1.技能実習制度・特定技能制度の適正化に向けた方向性が示されるも懸念が残る
 4月28日、入管庁の「技能実習制度及び特定技能制度の在り方に関する有識者会議(以下有識者会議)」は、「技能実習制度および特定技能制度の見直しに関する中間報告書」をおおむね取りまとめた。中間報告書には、監理団体や登録支援機関の要件の厳格化、行政による指導監督の必要性など、制度の適正化に資する見直しの方向性が示される一方で、安易な受け入れ職種・人数の拡大につながる懸念は残る。

2.技能実習制度の抜本的見直しにより創設される「新たな制度」には課題が多い
 中間報告書では、技能実習制度の運用実態を踏まえ、人材育成に加え「人材確保」を制度の目的に加えることや、転籍制限の緩和などにより、従来の制度を抜本的に見直した「新たな制度」の創設を提起している。一方、新たな制度には、監理団体や外国人技能実習機構など従来の仕組みは残される。人権保護の一層の強化はもとより、これまで問題となっていた処遇や就労環境の改善の実効性が上がらなければ、単なる「看板の掛け替え」にすぎない。また、転籍の要件や、悪質な監理団体・ブローカーの排除などの実効性確保に向け、今後検討すべき課題はなお多い。

3.特定技能制度を含む新たな制度の抱える問題の解消に向けさらなる検討が必要
 特定技能制度については、制度を存続させつつ「制度の適正化」を検討するとしている。不適切な登録支援機関の排除や、国の監督機関の設置などは、今後の検討課題としている。また、新たな制度と特定技能制度に共通する課題として、受け入れ見込み数の設定および対象分野の設定は、労使団体などの関係者などの関係者が参画する仕組みにより、検討プロセスを透明化する方向性が示されている。一方で、日本人と同等の賃金水準確保や、日本語能力の担保、人材育成が不十分のままでは、安易かつなし崩し的な低賃金労働者の受け入れ制度となる懸念は拭えない。特定技能制度を含む新たな制度の抱える問題の解消に向けさらなる検討が必要である。

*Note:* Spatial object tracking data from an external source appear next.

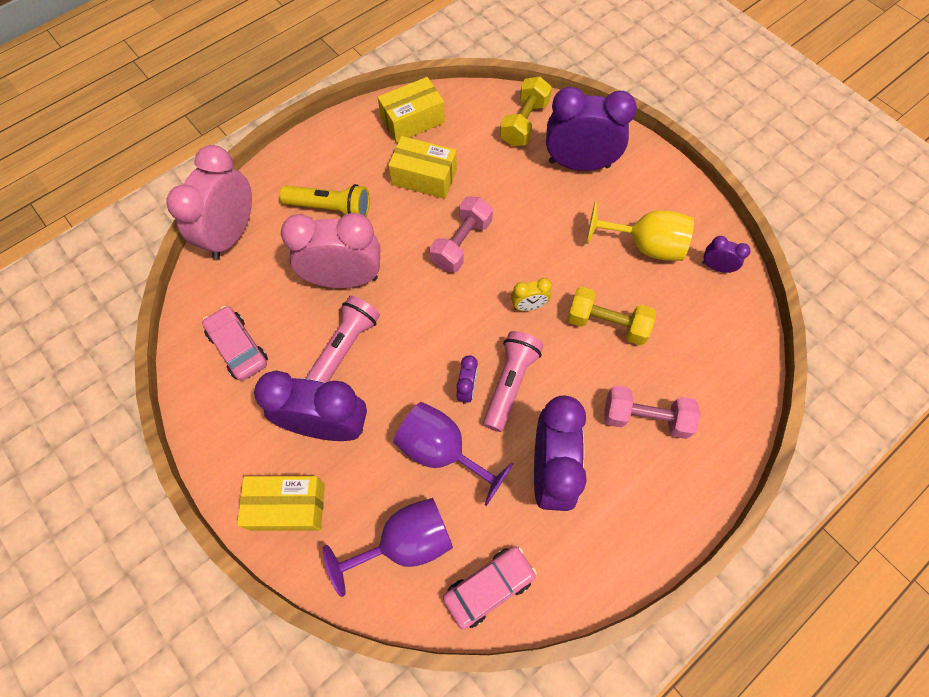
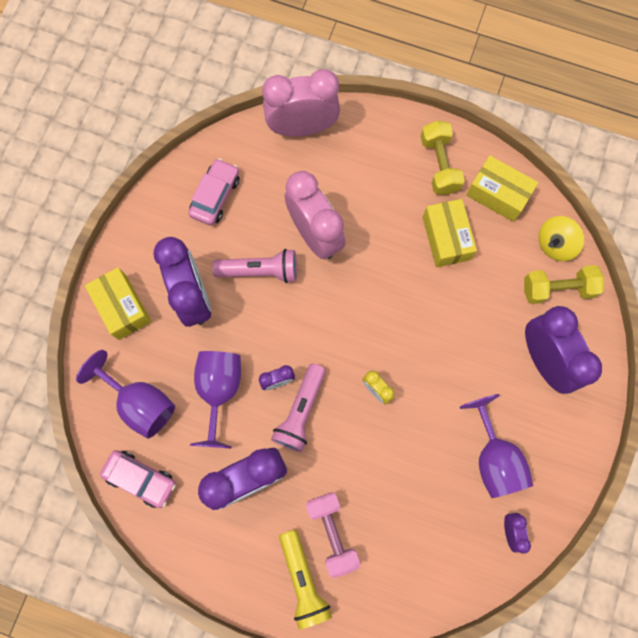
camera: 60 degrees right, 10 degrees up
(330, 208) = (370, 184): yellow flashlight -> yellow flashlight (303, 579)
(461, 243) = (401, 305): pink dumbbell -> none
(485, 105) = (555, 244): none -> yellow spinning top
(510, 383) = (301, 411): pink flashlight -> pink flashlight turned 120 degrees clockwise
(606, 324) = (398, 461): yellow dumbbell -> yellow dumbbell (439, 165)
(645, 245) = (494, 458): yellow goblet -> purple goblet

4.連合は日本で働くすべての労働者の権利保護に向けて取り組む
 今後は、有識者会議において、中間報告書を踏まえ議論を行い、2023年秋を目途に最終報告書をとりまとめる予定である。外国人労働者は単に「労働者」ではなく、地域の「生活者」でもある。そのため、今後の外国人の受け入れについては、国民的かつ総合的で丁寧な検討が不可欠である。連合は、外国人労働者の権利が守られ、安心して働くことのできる社会の実現をめざし、構成組織、地方連合会一体となり、取り組んでいく。